Fernsehturm: In dem 1966 bis 1968 erbaute Heinrich-Hertz-Turm sollen zwei Ebenen als Aussichtsplattform und für Gastronomie genutzt werden. Nun gebe es die Grundlage, "um eine ordentliche Planung aufzunehmen und mit einem geeigneten Betreiber ein tragfähiges Betriebskonzept" zu entwickeln", teilte der Chef der Senatskanzlei, Staatsrat Christoph Krupp, mit. Die von der Stadt aufzubringenden Mittel müssten über mehrere Jahre verteilt im Haushalt veranschlagt werden. Dafür sei ein Beschluss der Bürgerschaft erforderlich. "Die Chancen für eine Wiedereröffnung des Hamburger Fernsehturms für die Öffentlichkeit waren noch nie so gut wie heute", ergänzte Rainer Heimann, Deutsche Funkturm Leiter Region Nord.

Laeiszhalle: Für die Modernisierung der 1908 erbauten Laeiszhalle sowie der Restaurierung ihrer Beckerath-Konzertorgel im Großen Saal steuert der Bund 10,75 Millionen Euro bei.

Botanischer Garten: Die Schaugewächshäuser des Botanischen Gartens der Universität Hamburg, die zur internationalen Gartenausstellung 1963 angelegt wurden, sind in die Jahre gekommen. Um die Heimat für Pflanzen aus aller Welt aufzuhübschen, beteiligt sich der Bund zu Hälfte an den veranschlagten Investitionen von 26,3 Millionen Euro.

Bundeskanzler-Helmut-Schmidt-Stiftung: Sie wird in Hamburg angesiedelt und erhält vom Bund jährlich 2,575 Millionen Euro. Sie soll sich mit Schmidts Wirken auf zentrale Zukunftsfragen der Außen- und Sicherheitspolitik, der europäischen Integration, des Finanz- und Bankenwesens oder der demografischen Entwicklung auseinandersetzen.

Oberhafen: Für das Kreativquartier, das sich am ehemaligen Güterbahnhof in der östlichen Hafencity entwickelt, sollen die Gebäude umgestaltet werden. Der Bund gibt 2,4 Millionen Euro. Außerdem wird das hier tätige Atelier für Kunst&Stadtentwicklung mit 600 000 Euro unterstützt.

Sternwarte Bergedorf/Bornemannsche Haus: Auch das Bergedorfer Kulturdenkmal muss saniert werden.
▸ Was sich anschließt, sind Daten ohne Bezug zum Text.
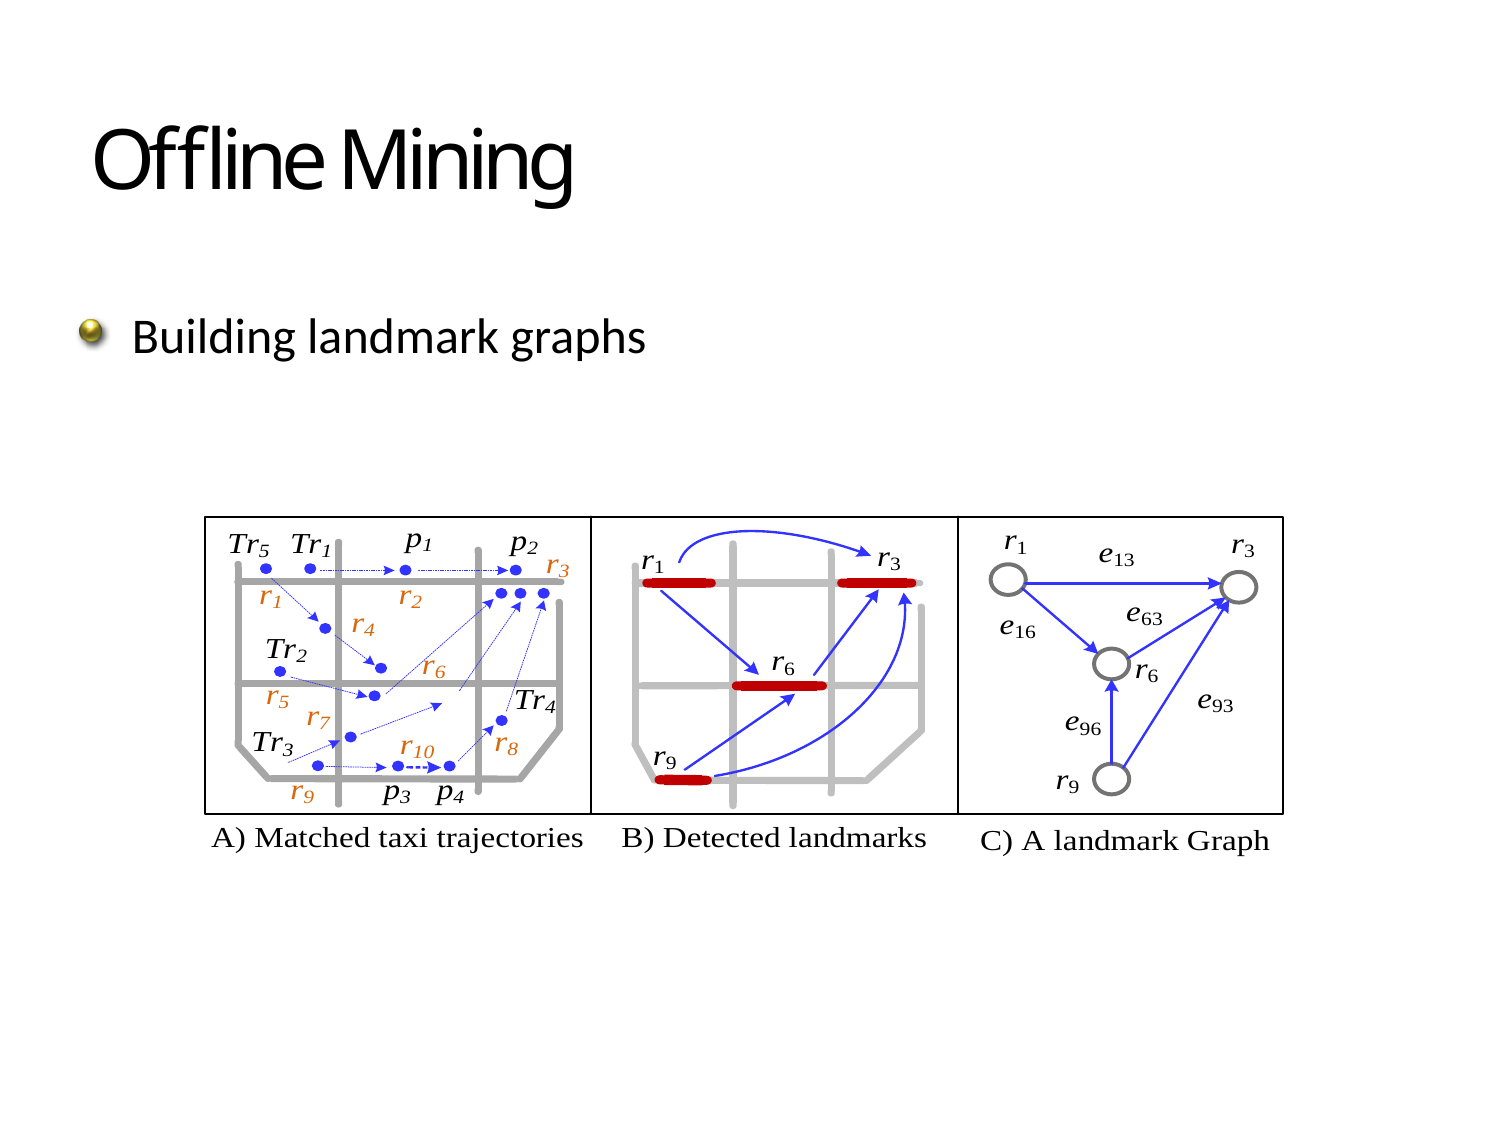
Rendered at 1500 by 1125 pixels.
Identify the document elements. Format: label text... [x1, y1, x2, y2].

title Offline Mining [75, 62, 1425, 250]
picture [75, 316, 111, 352]
text_box Building landmark graphs [60, 296, 1436, 438]
picture [199, 512, 1289, 863]
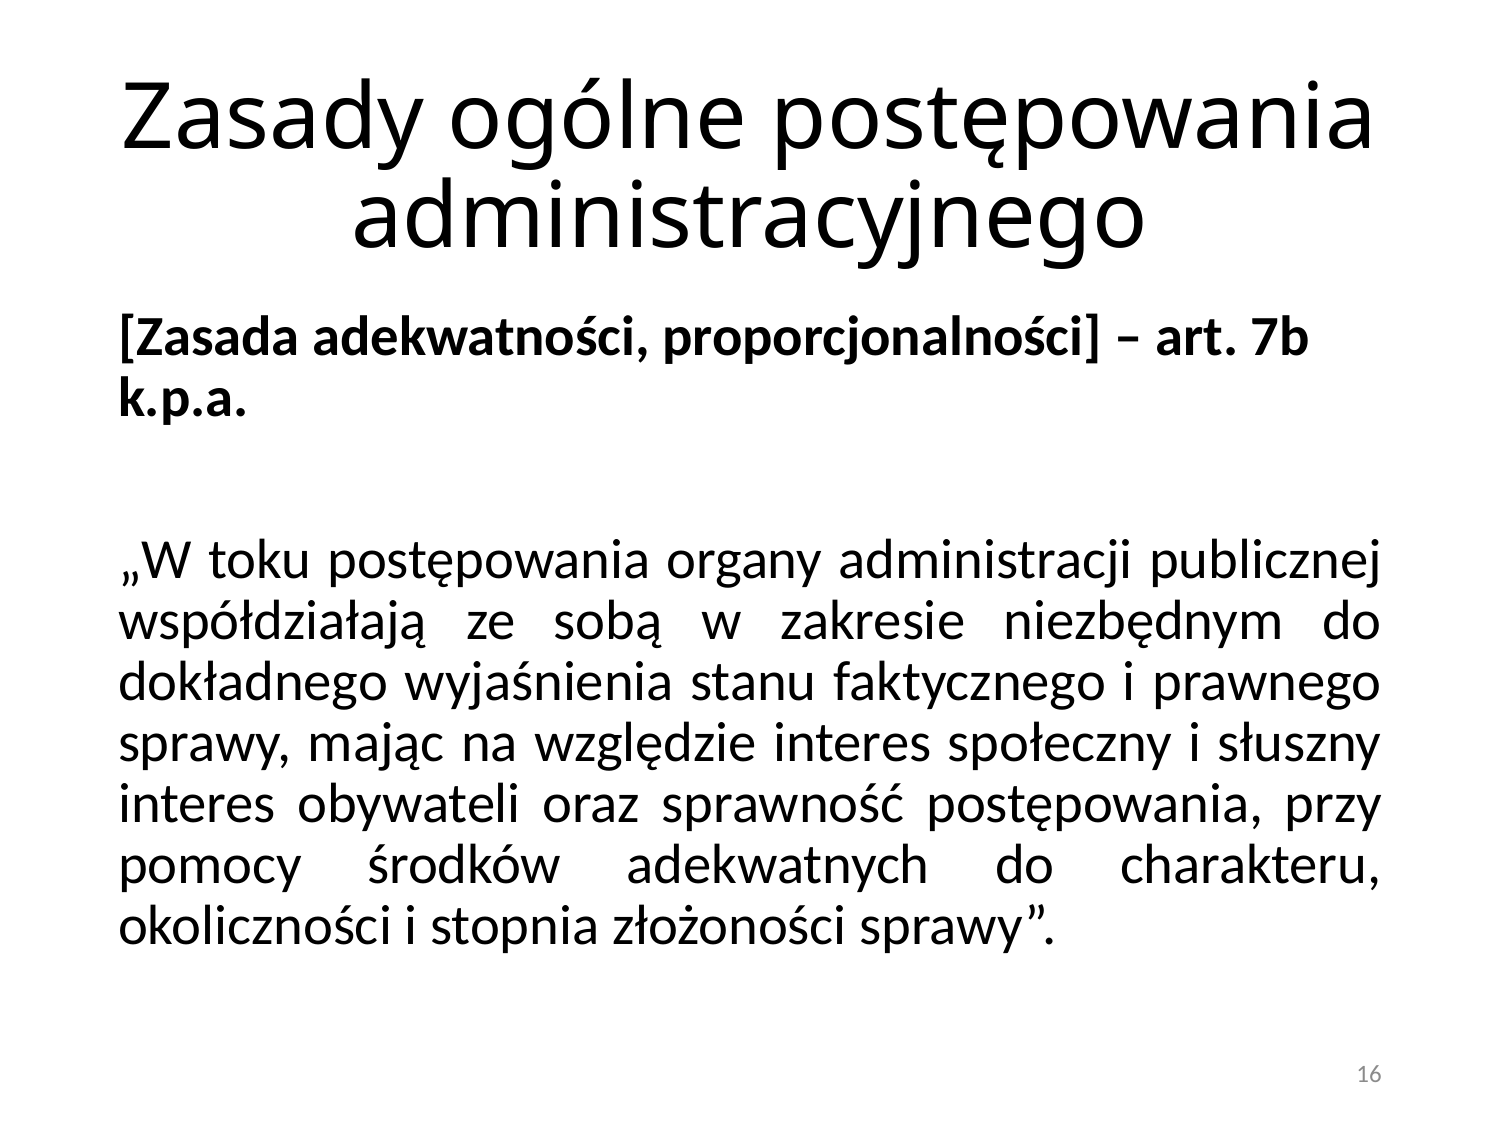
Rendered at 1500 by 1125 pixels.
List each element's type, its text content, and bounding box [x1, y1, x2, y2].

slide_number 16 [1059, 1042, 1397, 1103]
title Zasady ogólne postępowania administracyjnego [103, 59, 1397, 278]
list [Zasada adekwatności, proporcjonalności] – art. 7b k.p.a. „W toku postępowania organy administracji publicznej współdziałają ze sobą w zakresie niezbędnym do dokładnego wyjaśnienia stanu faktycznego i prawnego sprawy, mając na względzie interes społeczny i słuszny interes obywateli oraz sprawność postępowania, przy pomocy środków adekwatnych do charakteru, okoliczności i stopnia złożoności sprawy”. [103, 299, 1397, 1014]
An den Kosten von 3,15 Millionen Euro beteiligt sich der Bund zur Hälfte. Für das Bornemannsche Haus von 1566 in Harburg stellt der Bund ebenfalls die Hälfte der benötigten vier Millionen Euro bereit.

Weitere Begünstigte sind das Reeperbahn-Festival (2 Mio Euro) sowie das Kulturprojekt Tonali (300 000 Euro). In einem Denkmalschutz-Sonderprogramm wird die Sanierung historischer Schiffe (u.a. "Stubnitz"/875 000 Euro) und weiterer Bauten gefördert.